(Source texts of formatted documents)
________________

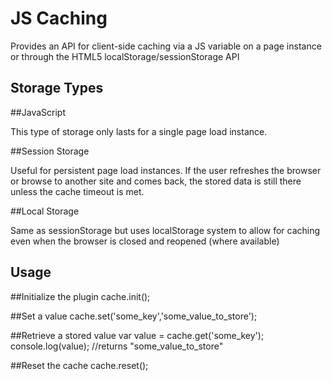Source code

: JS Caching
======================

Provides an API for client-side caching via a JS variable on a page instance
or through the HTML5 localStorage/sessionStorage API

Storage Types
--------------------

##JavaScript

This type of storage only lasts for a single page load instance.

##Session Storage

Useful for persistent page load instances. If the user refreshes
the browser or browse to another site and comes back, the stored
data is still there unless the cache timeout is met.

##Local Storage

Same as sessionStorage but uses localStorage system to allow for
caching even when the browser is closed and reopened (where available)

Usage
--------------------

##Initialize the plugin
    cache.init();

##Set a value
    cache.set('some_key','some_value_to_store');

##Retrieve a stored value
    var value = cache.get('some_key');
    console.log(value); //returns "some_value_to_store"

##Reset the cache
    cache.reset();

________________

All of the lines above must be printed again exactly, and no picture may appear in the copy.

Source code

: JS Caching
======================

Provides an API for client-side caching via a JS variable on a page instance
or through the HTML5 localStorage/sessionStorage API

Storage Types
--------------------

##JavaScript

This type of storage only lasts for a single page load instance.

##Session Storage

Useful for persistent page load instances. If the user refreshes
the browser or browse to another site and comes back, the stored
data is still there unless the cache timeout is met.

##Local Storage

Same as sessionStorage but uses localStorage system to allow for
caching even when the browser is closed and reopened (where available)

Usage
--------------------

##Initialize the plugin
    cache.init();

##Set a value
    cache.set('some_key','some_value_to_store');

##Retrieve a stored value
    var value = cache.get('some_key');
    console.log(value); //returns "some_value_to_store"

##Reset the cache
    cache.reset();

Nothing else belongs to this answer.